Do you think if I use the standard diode equation (I = Is * (e^(qV/kT)
- 1)) I can get closer to my answer?

Forget about the diode equation. Diodes conduct when the forward voltage
across them exceeds 0.7V - that's all you need to know for this problem.
It's a good enough approximation. The state of the diodes only depends on
VOUT. This voltage changes slowly. The timing depends on C1. These are
the equations you need:

Q = CV
Q = It

Rgds,
Andrew.

Thank you Andrew! I will investigate further. I really want to
understand this. I've been looking at the same circuit for months, but
I have not completely understood it.
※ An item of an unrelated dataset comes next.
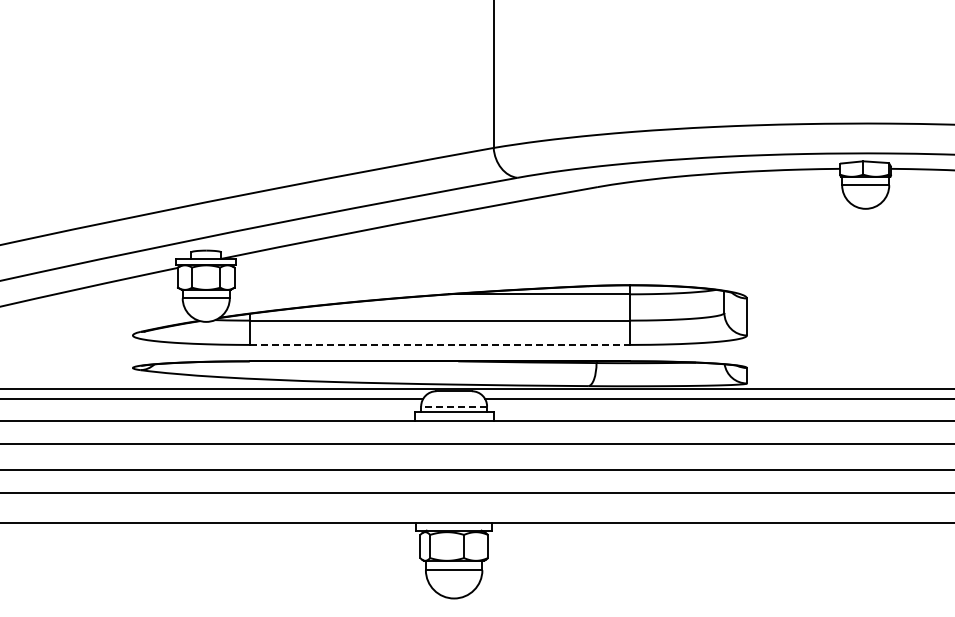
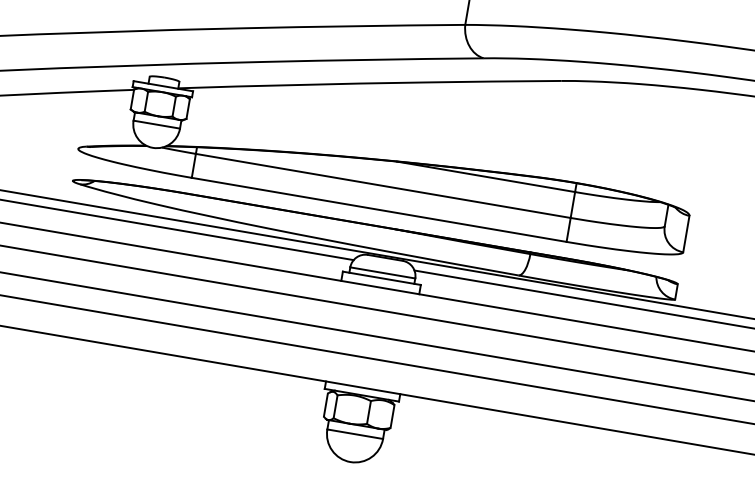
line: (440, 344) -> (379, 209), dashed -> solid
line: (454, 406) -> (383, 272), dashed -> solid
Diodes and capacitors scare me
for some reason.

 

[BobG]

On Sep 16, 2:38?am, MRW <mr.whate...@gmail.com> wrote:

Diodes and capacitors scare me
for some reason.
===================================

I'll have to remind you to cover your eyes if you ever visit my lab.

 

[MRW]

On Sep 16, 8:04 am, BobG <bobgard...@aol.com> wrote:

On Sep 16, 2:38?am, MRW <mr.whate...@gmail.com> wrote:> Diodes and capacitors scare me
for some reason.

===================================
I'll have to remind you to cover your eyes if you ever visit my lab.

Hi BobG,

I don't mean it in that sense. I mean whenever I am shown a circuit
with anything other than a simple resistor network then I get
intimidated and my mind goes blank. It normally takes me a few minutes
to recover and work along the equations, but most often, I get stuck
with problems that have capacitors, inductors, diodes, transistors,
etc. It normally takes me a few days of flipping thru book's pages or
asking questions just to get a sense of it.